Protesters against last month's military takeover in Myanmar have returned to the streets in large numbers a day after staging a "silence strike" in which people were urged to stay home and businesses to close for the day.
Security forces sought to break up some of the protests by force.
Social media accounts and local news outlets reported violent attacks on demonstrators in Hpa-an, the capital of the southeastern Karen state, as well as the eastern Shan state's capital of Taunggyi and Mon state's capital of Mawlamyine, also in the southeast.
It was not clear if soldiers used live ammunition in addition to firing rubber bullets at the demonstrators.
According to Democratic Voice of Burma, a broadcast and online news service, two young men were shot and seriously wounded in Hpa-an.

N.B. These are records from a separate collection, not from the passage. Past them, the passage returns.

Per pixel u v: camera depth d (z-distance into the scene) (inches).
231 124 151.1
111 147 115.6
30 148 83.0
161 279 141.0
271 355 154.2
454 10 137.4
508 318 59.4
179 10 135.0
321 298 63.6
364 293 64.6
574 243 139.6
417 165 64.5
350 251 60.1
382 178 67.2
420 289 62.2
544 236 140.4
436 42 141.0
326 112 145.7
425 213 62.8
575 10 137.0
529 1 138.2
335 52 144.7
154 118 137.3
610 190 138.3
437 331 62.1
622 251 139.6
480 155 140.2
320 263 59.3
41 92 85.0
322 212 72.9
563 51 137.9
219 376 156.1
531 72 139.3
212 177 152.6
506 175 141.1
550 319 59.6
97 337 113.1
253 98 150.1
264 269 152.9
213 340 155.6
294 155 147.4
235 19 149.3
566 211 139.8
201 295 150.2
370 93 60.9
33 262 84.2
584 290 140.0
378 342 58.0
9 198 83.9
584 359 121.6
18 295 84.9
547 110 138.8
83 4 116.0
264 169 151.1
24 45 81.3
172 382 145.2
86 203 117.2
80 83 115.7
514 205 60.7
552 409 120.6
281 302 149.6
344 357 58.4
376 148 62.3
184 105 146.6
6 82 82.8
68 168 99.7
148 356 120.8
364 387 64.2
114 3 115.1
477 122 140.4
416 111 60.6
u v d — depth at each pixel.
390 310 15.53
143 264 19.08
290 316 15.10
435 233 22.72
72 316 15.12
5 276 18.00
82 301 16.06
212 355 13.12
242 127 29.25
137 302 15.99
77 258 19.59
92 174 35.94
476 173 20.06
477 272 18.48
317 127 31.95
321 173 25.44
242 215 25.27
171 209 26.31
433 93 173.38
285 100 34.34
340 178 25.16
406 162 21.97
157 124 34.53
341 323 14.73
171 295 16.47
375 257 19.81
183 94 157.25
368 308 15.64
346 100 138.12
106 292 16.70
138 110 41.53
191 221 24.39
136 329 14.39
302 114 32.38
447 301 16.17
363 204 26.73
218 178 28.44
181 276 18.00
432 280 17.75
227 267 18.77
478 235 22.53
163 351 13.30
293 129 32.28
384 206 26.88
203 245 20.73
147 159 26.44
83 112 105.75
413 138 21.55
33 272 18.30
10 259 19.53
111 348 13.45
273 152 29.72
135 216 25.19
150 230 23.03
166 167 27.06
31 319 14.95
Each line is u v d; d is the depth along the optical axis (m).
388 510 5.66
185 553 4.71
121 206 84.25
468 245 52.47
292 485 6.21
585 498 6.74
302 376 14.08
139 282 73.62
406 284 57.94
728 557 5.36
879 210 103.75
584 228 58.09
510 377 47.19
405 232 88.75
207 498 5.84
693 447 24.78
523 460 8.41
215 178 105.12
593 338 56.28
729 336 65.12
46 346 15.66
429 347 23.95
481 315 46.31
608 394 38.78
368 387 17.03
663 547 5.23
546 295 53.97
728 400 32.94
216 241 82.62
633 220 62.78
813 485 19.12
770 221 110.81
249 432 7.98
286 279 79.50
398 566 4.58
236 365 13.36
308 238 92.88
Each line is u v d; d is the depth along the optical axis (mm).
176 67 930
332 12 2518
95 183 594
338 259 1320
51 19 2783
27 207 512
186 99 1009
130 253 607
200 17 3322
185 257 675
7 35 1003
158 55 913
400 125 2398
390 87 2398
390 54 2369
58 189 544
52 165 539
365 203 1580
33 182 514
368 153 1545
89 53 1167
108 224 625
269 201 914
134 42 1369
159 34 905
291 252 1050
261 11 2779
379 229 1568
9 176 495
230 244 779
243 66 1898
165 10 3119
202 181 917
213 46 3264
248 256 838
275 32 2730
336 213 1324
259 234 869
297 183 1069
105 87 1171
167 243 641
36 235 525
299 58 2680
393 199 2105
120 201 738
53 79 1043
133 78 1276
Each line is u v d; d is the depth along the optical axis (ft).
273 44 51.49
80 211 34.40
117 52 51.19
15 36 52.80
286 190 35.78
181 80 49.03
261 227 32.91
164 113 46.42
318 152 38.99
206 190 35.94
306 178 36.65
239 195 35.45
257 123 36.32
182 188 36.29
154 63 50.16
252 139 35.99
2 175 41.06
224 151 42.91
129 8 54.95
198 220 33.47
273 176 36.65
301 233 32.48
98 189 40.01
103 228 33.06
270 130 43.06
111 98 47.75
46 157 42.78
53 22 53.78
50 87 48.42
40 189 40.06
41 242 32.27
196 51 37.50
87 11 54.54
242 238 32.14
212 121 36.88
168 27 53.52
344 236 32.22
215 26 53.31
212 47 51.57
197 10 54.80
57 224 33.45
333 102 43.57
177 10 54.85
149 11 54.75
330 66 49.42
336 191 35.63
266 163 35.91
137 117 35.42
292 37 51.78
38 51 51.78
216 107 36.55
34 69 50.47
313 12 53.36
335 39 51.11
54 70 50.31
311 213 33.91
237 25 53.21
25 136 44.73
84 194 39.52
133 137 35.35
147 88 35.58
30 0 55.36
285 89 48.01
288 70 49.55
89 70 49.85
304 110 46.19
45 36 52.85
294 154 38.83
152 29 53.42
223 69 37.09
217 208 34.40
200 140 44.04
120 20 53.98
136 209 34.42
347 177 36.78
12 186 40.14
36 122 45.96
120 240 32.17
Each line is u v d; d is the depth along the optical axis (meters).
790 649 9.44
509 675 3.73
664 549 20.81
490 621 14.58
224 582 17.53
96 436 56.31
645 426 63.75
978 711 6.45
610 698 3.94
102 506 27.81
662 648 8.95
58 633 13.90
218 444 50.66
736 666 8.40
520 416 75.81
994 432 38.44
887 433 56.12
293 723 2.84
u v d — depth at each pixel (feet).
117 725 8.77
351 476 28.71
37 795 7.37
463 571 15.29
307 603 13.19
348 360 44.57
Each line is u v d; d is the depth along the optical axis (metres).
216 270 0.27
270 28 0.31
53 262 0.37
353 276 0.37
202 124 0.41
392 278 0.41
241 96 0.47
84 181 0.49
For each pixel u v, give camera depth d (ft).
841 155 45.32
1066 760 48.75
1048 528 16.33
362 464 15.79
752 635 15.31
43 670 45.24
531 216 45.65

Other protests proceeded peacefully, including in Mandalay and on a smaller scale in Yangon, the two largest cities.
The military's February 1 seizure of power ousted the elected government of Aung San Suu Kyi, whose party won a landslide election victory last November.
It put the brakes on the country's return to democracy that began when Suu Kyi's party took office in 2016 for its first term, after more than five decades of military rule
Myanmar's Assistance Association for Political Prisoners says at least 286 people have been killed in connection with the crackdown.
It says 2906 people have been arrested, charged or sentenced at one point in connection with resisting the coup, with most remaining detained.
Kanbawza Tai News, an online news service based in Taunggyi, reported that four of its staff, including its publisher and its editor, were detained on Wednesday night.
It said the home of the editor was raided and materials seized.
About 40 journalists have been detained since the coup and roughly half are still in custody.
The military government has also ordered at least five news outlets to shut down, although they continue to operate.